PhysX is an Nvidia-based API designed to provide a standard, GPU accelerated way of modelling realistic object dynamics in 3D environments. Why use a boutique graphics card instead of a beefy CPU? It turns out that the highly parallel structures used by GPUs are particularly efficient at processing complex physical simulations. Think Batman’s cape, Geralt’s hair or the musket flash and smoke in Assassin’s Creed: Black Flag. Mirror's Edge was one of the first showpiece games for PhysX cloth physics.
The result is a flashy, next-generation experience that’s nice to have in your games, but PhysX comes with a few drawbacks.
While the API is technically available to all, only Nvidia hardware is optimized for use with PhysX. This makes plenty of sense for Nvidia, but locks you to team green, so it’s worth keeping in mind for AMD fans. Moreover, not just any Nvidia card will do. Like any other graphics card feature, you’ll need to cut a healthy check if you want to turn the settings up all the way. First class seats (read: great performance, even with all the bells and whistles on) require 980-level hardware. Even in the virtual world, cool hair and slick threads don’t come cheap.
Also, since PhysX is a separate API it requires explicit support from software developers written into the code. This extra effort means many programming teams don’t bother so support is hit and miss. The best implementations frequently rely on Nvidia’s assistance during development.
Even with support present, a lack of optimization can produce large FPS drops or uneven performance. As a result, the library of games that support PhysX weighs in at around 40, surprisingly low given how long PhyX has been around. While there are some carefully selected blockbusters in that modest number, it’s just a drop in the Steam backlog bucket for most serious gamers.
That said, when properly used, the difference PhysX provides is dramatic. Smoke is richer, thicker, and more volumetric.
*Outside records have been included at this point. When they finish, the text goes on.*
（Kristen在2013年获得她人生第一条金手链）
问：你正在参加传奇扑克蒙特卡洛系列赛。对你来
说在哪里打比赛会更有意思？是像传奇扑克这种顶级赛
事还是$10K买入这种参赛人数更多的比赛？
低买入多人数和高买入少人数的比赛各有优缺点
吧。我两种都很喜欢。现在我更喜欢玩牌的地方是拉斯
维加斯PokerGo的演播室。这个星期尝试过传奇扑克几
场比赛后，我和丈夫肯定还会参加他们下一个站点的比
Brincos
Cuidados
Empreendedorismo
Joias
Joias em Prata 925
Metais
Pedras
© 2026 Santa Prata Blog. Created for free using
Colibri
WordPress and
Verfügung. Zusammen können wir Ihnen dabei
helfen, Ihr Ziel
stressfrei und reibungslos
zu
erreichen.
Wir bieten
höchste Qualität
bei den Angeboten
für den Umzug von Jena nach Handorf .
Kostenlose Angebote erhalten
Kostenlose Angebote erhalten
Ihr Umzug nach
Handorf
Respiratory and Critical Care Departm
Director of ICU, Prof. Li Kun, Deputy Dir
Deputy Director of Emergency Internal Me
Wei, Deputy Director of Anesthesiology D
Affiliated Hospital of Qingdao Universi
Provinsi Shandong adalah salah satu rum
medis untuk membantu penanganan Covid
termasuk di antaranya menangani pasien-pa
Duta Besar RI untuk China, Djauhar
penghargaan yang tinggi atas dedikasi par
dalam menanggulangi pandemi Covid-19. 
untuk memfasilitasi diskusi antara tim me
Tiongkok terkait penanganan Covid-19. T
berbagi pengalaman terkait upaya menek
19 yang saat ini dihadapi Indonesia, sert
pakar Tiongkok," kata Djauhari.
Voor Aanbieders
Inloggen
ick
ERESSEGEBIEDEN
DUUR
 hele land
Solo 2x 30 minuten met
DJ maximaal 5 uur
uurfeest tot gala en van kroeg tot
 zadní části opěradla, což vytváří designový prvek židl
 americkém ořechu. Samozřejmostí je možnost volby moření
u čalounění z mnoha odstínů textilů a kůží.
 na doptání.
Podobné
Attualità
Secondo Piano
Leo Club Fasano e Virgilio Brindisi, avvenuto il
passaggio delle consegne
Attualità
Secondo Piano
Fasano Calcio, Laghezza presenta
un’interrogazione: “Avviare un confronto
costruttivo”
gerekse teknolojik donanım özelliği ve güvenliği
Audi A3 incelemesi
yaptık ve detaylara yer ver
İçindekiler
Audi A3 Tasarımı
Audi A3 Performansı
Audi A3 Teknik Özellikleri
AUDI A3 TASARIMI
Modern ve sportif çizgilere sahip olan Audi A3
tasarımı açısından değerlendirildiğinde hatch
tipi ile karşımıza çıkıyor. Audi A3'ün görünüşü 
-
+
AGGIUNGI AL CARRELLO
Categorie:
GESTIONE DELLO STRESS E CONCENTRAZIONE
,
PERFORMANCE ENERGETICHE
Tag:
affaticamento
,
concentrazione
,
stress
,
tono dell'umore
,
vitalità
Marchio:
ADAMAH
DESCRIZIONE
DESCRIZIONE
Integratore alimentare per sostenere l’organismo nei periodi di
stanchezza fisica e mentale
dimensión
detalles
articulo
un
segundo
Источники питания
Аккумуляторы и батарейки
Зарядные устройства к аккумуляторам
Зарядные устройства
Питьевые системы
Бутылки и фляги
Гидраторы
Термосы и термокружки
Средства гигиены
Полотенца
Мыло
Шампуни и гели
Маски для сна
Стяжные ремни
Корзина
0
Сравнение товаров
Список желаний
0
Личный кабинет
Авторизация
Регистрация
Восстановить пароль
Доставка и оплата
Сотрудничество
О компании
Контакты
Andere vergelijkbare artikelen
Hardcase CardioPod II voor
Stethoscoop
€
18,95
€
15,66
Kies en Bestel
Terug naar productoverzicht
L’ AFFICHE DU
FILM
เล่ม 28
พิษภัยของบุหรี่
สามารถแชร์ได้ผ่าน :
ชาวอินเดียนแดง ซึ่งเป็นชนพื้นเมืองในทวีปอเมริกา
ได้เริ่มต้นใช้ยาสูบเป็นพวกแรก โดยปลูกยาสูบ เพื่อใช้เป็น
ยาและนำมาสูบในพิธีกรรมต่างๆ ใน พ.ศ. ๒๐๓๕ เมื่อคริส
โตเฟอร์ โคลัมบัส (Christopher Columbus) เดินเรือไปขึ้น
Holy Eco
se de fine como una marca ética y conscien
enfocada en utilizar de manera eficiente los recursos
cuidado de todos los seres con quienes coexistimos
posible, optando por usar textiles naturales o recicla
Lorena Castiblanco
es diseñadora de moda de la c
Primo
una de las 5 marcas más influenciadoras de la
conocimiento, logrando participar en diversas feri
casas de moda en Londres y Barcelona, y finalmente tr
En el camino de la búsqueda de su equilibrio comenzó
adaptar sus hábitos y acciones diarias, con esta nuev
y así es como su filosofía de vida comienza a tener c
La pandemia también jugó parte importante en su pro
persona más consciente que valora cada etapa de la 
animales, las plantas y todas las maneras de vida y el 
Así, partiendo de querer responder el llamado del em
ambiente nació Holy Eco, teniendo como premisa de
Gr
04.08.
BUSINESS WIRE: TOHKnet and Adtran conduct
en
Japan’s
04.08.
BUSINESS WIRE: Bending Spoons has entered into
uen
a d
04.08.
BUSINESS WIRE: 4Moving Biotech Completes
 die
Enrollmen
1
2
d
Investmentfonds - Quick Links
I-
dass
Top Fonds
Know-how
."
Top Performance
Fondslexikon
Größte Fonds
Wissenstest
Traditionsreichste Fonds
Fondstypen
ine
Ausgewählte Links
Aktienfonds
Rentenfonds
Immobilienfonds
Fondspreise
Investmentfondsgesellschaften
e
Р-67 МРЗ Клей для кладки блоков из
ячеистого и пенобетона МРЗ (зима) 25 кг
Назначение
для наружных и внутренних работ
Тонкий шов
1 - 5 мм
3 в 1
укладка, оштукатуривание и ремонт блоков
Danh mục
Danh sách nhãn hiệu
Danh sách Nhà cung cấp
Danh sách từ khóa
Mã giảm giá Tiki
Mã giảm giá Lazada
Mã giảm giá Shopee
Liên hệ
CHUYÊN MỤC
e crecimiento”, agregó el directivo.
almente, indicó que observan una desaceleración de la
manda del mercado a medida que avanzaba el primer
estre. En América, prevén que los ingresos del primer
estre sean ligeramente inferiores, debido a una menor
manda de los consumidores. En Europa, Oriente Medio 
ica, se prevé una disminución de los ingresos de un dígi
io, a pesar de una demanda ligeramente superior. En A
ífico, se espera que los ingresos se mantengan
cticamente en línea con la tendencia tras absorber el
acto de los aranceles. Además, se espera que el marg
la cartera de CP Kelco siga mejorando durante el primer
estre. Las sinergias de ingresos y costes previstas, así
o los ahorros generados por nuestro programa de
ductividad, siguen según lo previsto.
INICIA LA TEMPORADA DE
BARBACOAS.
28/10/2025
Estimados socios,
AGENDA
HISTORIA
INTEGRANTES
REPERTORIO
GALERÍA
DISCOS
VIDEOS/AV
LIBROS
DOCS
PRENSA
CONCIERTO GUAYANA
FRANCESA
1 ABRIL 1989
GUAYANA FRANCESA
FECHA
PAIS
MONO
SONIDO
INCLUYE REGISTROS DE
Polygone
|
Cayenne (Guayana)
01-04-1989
Fabrics ripple realistically in the wind, and glowing particles crackle from flames and gunfire. It’s a visual upgrade you can appreciate without freeze-frames or Photoshop analysis. Demos give an even better look, with optimized code that pushes the API’s advantages to the limit, a glimpse of what universal support might have looked like.
However, with developer interest cooling in favor of newer technologies PhysX is best considered a handy plus for Nvidia aficionados rather than a current, must-have feature. If you’re looking for a reason to spend a few extra hundred dollars on a rig for visual upgrades or cutting edge excitement, you’ll be better served investing in a 144Hz IPS gaming monitor or nice VR headset.